En témoignent les observations des marins danois et suédois, qui voient passer un grand nombre de tankers fantômes le long de la mer Baltique. Certains disent observer la présence à bord de ces bateaux de Russes qui semblent "avoir davantage de pouvoir que le capitaine lui-même", rapporte CNN. Ces membres supplémentaires, ajoutés à la liste d’équipage peu avant le départ du bateau, vont parfois jusqu’à porter des uniformes militaires et photographier certaines zones, notamment des ponts, selon le service de pilotage de l’Etat danois, DanPilot.
Le cas du Boracay arraisonné par la France
Un de ces navires clandestins a récemment attiré l’attention des autorités européennes, et notamment françaises. Il s’agit du Boracay, aussi connu sous le nom de Pushpa, qui figure sur la liste des sanctions européennes pour son appartenance à la flotte fantôme russe. Il bat pavillon du Bénin. Le bateau avait fait les gros titres en France au mois d’octobre en stationnant au large de la Bretagne, avant d’être arraisonné par les autorités françaises. Selon CNN, deux Russes - les seuls de cette nationalité à bord - y ont embarqué le 20 septembre dernier en qualité de "techniciens", mais leur activité à bord du navire demeure floue. L’un d’eux aurait travaillé pour Wagner, selon des sources occidentales. Interrogé par CNN, Alexey Badikov, le PDG de Moran Security, a indiqué "ne pas être en position de confirmer" que ces deux hommes travaillaient pour sa société.

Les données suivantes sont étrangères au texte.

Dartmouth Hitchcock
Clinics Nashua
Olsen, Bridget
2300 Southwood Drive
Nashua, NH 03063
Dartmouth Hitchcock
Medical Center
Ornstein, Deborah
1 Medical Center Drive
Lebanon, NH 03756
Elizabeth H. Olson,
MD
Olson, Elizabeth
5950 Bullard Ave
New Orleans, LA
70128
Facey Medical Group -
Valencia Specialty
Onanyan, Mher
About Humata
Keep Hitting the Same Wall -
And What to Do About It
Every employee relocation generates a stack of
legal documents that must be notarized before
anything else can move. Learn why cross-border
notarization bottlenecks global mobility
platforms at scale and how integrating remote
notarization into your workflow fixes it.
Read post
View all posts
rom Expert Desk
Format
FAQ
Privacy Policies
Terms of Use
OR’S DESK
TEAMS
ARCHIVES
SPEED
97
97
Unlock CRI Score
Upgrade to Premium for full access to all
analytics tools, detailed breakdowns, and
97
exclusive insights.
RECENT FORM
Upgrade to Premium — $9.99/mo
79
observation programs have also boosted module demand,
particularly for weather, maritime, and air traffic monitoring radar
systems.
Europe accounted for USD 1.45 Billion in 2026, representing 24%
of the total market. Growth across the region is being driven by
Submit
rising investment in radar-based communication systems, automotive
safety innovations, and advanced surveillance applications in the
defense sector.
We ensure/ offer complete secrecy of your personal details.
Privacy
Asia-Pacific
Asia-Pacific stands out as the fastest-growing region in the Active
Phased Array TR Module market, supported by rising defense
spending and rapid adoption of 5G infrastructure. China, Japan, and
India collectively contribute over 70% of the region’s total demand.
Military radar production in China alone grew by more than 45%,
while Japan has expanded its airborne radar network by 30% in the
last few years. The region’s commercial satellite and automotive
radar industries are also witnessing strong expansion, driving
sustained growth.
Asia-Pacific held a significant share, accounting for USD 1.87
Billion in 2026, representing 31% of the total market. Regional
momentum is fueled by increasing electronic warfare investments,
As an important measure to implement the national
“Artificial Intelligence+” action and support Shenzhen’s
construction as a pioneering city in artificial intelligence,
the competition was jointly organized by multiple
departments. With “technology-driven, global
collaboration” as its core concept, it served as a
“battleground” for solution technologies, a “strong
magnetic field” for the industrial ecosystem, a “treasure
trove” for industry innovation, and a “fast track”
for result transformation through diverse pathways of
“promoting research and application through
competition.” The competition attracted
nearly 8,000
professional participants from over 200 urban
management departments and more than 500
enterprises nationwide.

Outre ses nombreux changements de pavillon, le navire a fait l’objet d’une surveillance rapprochée de la part des Européens, qui le soupçonnent d’être impliqué dans des survols de drones au-dessus du Danemark. Le Boracay longeait en effet les côtes danoises lorsque des survols de drones avaient perturbé le trafic de l’aéroport de Copenhague et approché des bases militaires. Le bateau, qui transportait "une importante cargaison de pétrole" de la Russie vers l’Inde, avait finalement été arraisonné par la France. Et ce, en raison "des incohérences présentées par le pétrolier quant à sa nationalité" et son "absence de pavillon", selon le procureur de Brest.
Aucun drone n’avait été trouvé à bord, selon CNN. Badikov, de Moran Security, a opposé quant à lui à la chaîne le fait qu’il serait "complètement fou" de lancer des drones depuis un pétrolier. "C’est techniquement dangereux", a-t-il ajouté. Vladimir Poutine avait par ailleurs qualifié de "piraterie" l’arraisonnement du bateau. "Visiblement, ils cherchaient quelque chose, des marchandises militaires, des drones, ou des choses comme ça. Mais il n’y a rien de ça là-bas", avait-il justifié, ajoutant qu’il ne "[savait] pas dans quelle mesure il est lié à la Russie". De quoi rendre difficile, pour les Européens, de prouver la présence de Russes aux liens étroits avec Moscou à bord de ces bateaux… et leur utilisation à des fins de guerre hybride pour déstabiliser l’Europe.